[WHAT YOU WILL DO] Count the lines in the entries below that contain the string "name", and reply with the number alone.

[INFORMATION SHOWN]
========

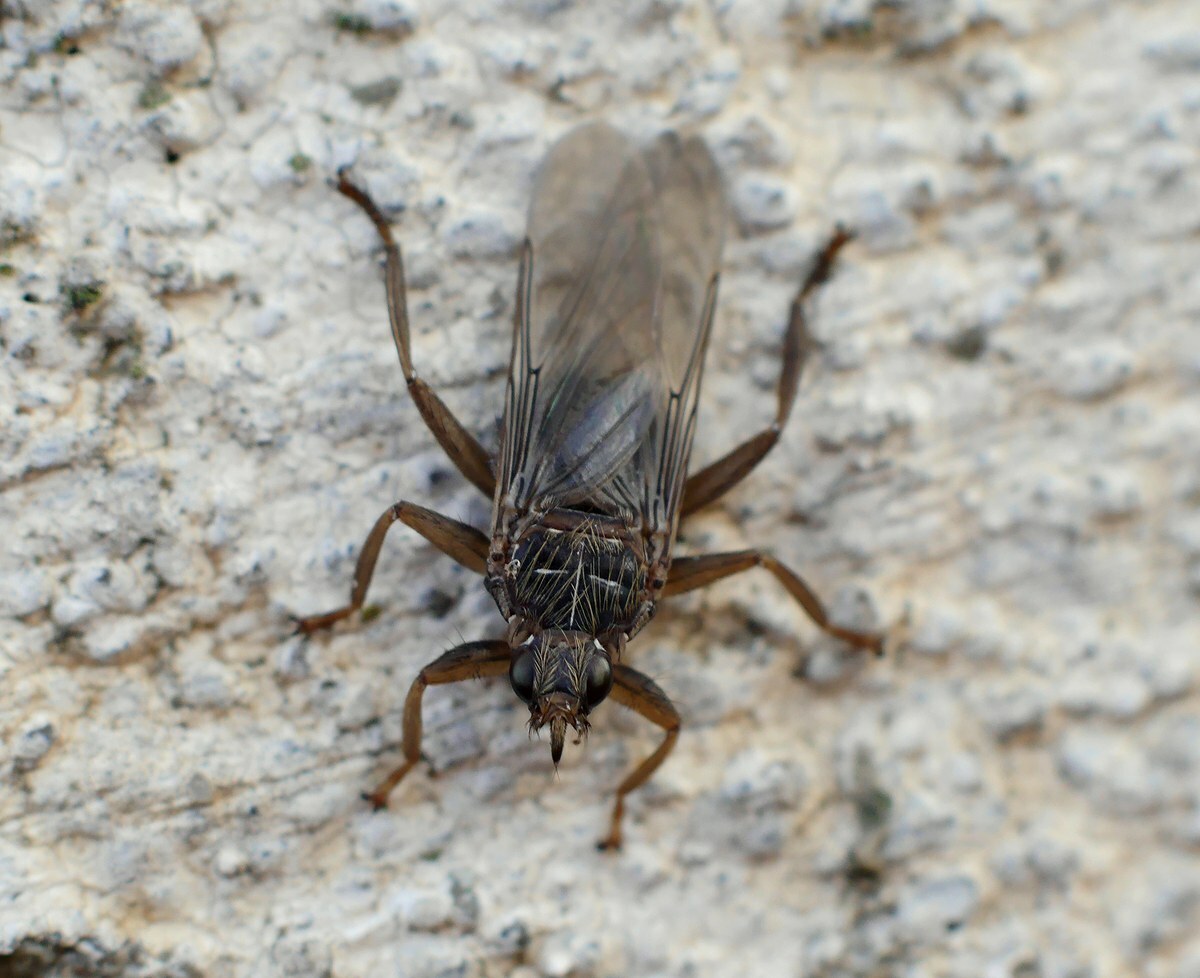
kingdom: Animalia
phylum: Arthropoda
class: Insecta
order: Diptera
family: Hippoboscidae
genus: Pseudolynchia
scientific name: Pseudolynchia canariensis
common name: Louse fly
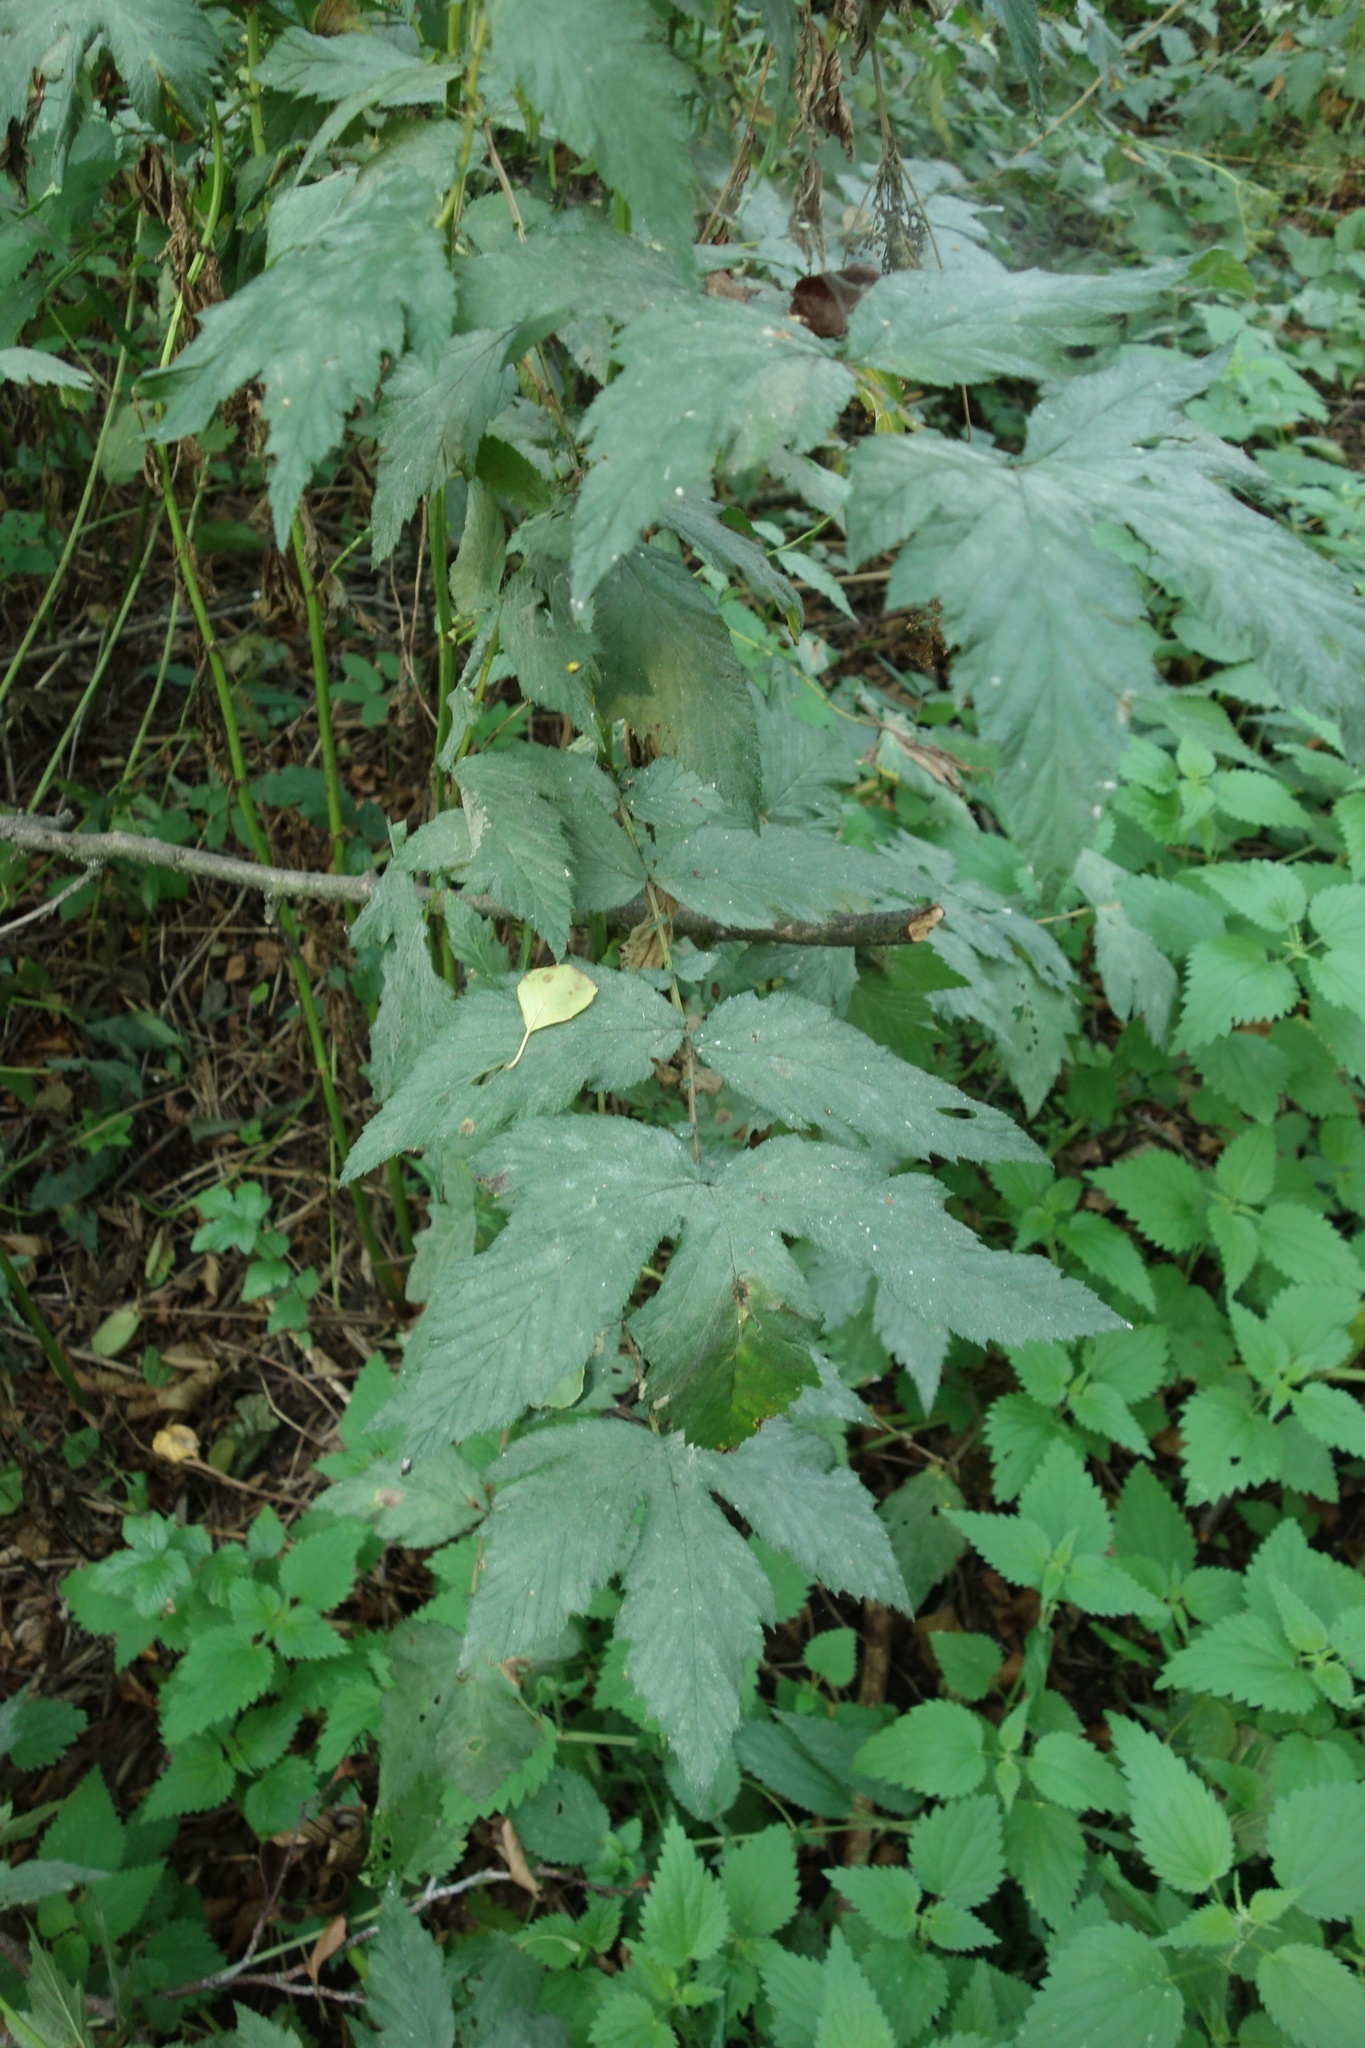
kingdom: Plantae
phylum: Tracheophyta
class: Magnoliopsida
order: Rosales
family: Rosaceae
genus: Filipendula
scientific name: Filipendula ulmaria
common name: Meadowsweet
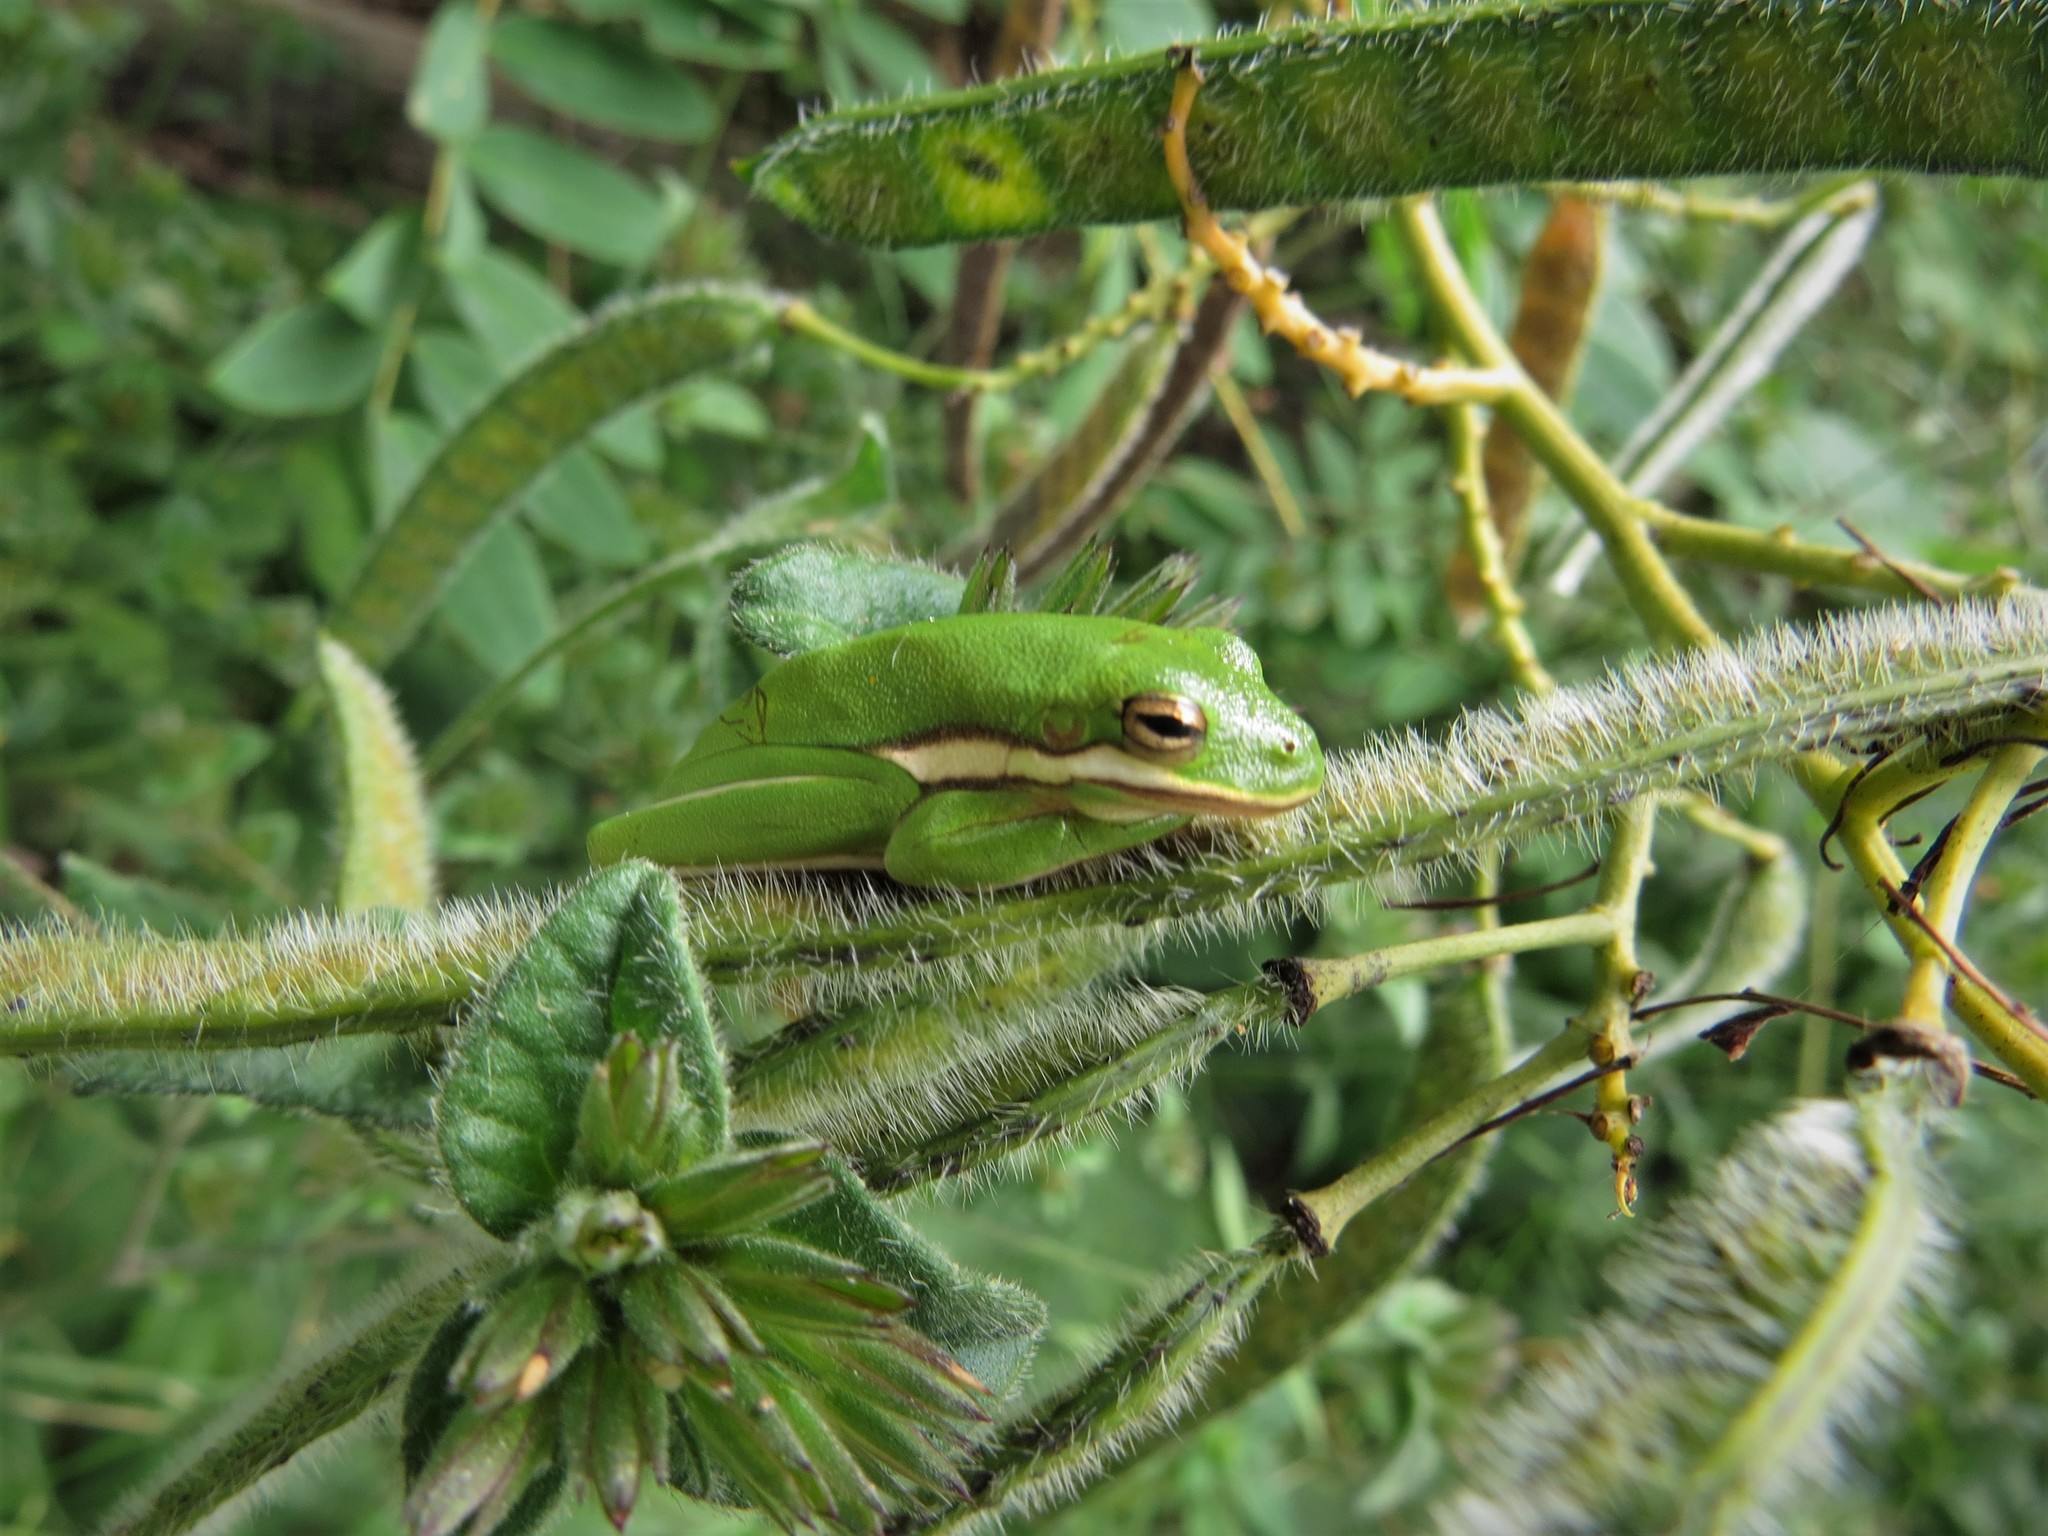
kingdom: Animalia
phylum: Chordata
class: Amphibia
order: Anura
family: Hylidae
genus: Dryophytes
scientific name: Dryophytes cinereus
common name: Green treefrog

========

[EXERCISE SOLUTION] 6